[WHAT TO WORK ON] Render every line of text in the data below as a Markdown table with the columns Number and Text, numbering the lines in order and skipping blank lines. Leave the pictures out of the table.

═════ DATA RECORDS

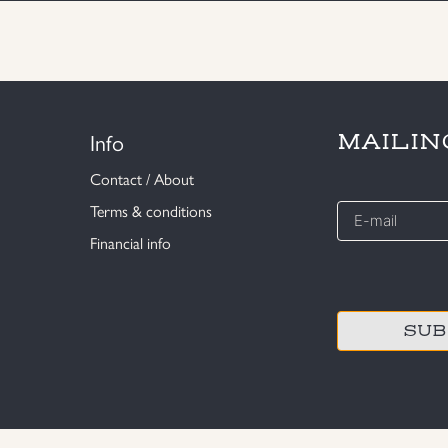
Info
MAILIN
Contact / About
E-
Terms & conditions
mail
Financial info
*
CAPTCHA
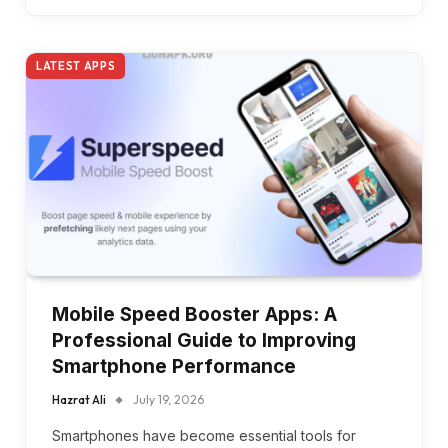
LATEST APPS
Mobile Speed Booster Apps: A
Professional Guide to Improving
Smartphone Performance
Hazrat Ali
July 19, 2026
Smartphones have become essential tools for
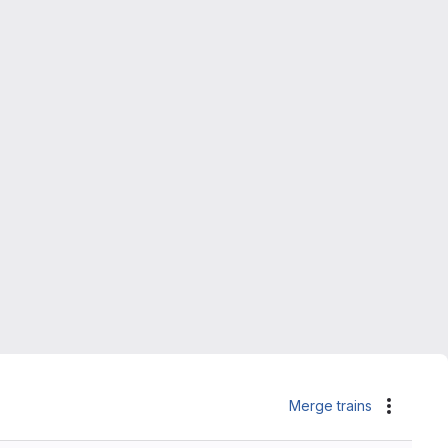
Merge trains
Actions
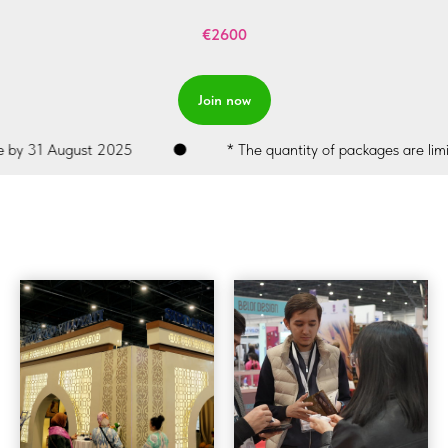
€2600
Join now
y 31 August 2025
* The quantity of packages are limited.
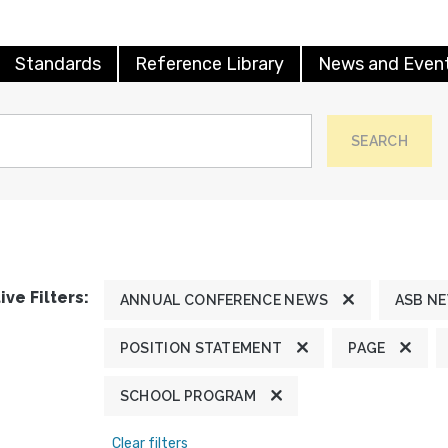
Standards
Reference Library
News and Even
SEARCH
ive Filters:
ANNUAL CONFERENCE NEWS
ASB N
POSITION STATEMENT
PAGE
SCHOOL PROGRAM
Clear filters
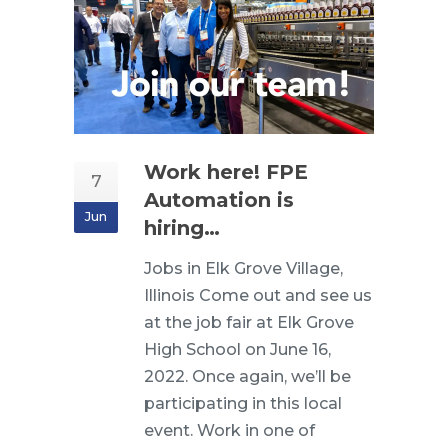
Work here! FPE
7
Automation is
Jun
hiring…
Jobs in Elk Grove Village,
Illinois Come out and see us
at the job fair at Elk Grove
High School on June 16,
2022. Once again, we’ll be
participating in this local
event. Work in one of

══════════

[RESPONSE TO THIS EXERCISE]
| Number | Text |
|---|---|
| 1 | Info |
| 2 | MAILIN |
| 3 | Contact / About |
| 4 | E- |
| 5 | Terms & conditions |
| 6 | mail |
| 7 | Financial info |
| 8 | * |
| 9 | CAPTCHA |
| 10 | LATEST APPS |
| 11 | Mobile Speed Booster Apps: A |
| 12 | Professional Guide to Improving |
| 13 | Smartphone Performance |
| 14 | Hazrat Ali |
| 15 | July 19, 2026 |
| 16 | Smartphones have become essential tools for |
| 17 | Merge trains |
| 18 | Actions |
| 19 | €2600 |
| 20 | Join now |
| 21 | y 31 August 2025 |
| 22 | * The quantity of packages are limited. |
| 23 | Standards |
| 24 | Reference Library |
| 25 | News and Even |
| 26 | SEARCH |
| 27 | ive Filters: |
| 28 | ANNUAL CONFERENCE NEWS |
| 29 | ASB N |
| 30 | POSITION STATEMENT |
| 31 | PAGE |
| 32 | SCHOOL PROGRAM |
| 33 | Clear filters |
| 34 | Work here! FPE |
| 35 | 7 |
| 36 | Automation is |
| 37 | Jun |
| 38 | hiring… |
| 39 | Jobs in Elk Grove Village, |
| 40 | Illinois Come out and see us |
| 41 | at the job fair at Elk Grove |
| 42 | High School on June 16, |
| 43 | 2022. Once again, we’ll be |
| 44 | participating in this local |
| 45 | event. Work in one of |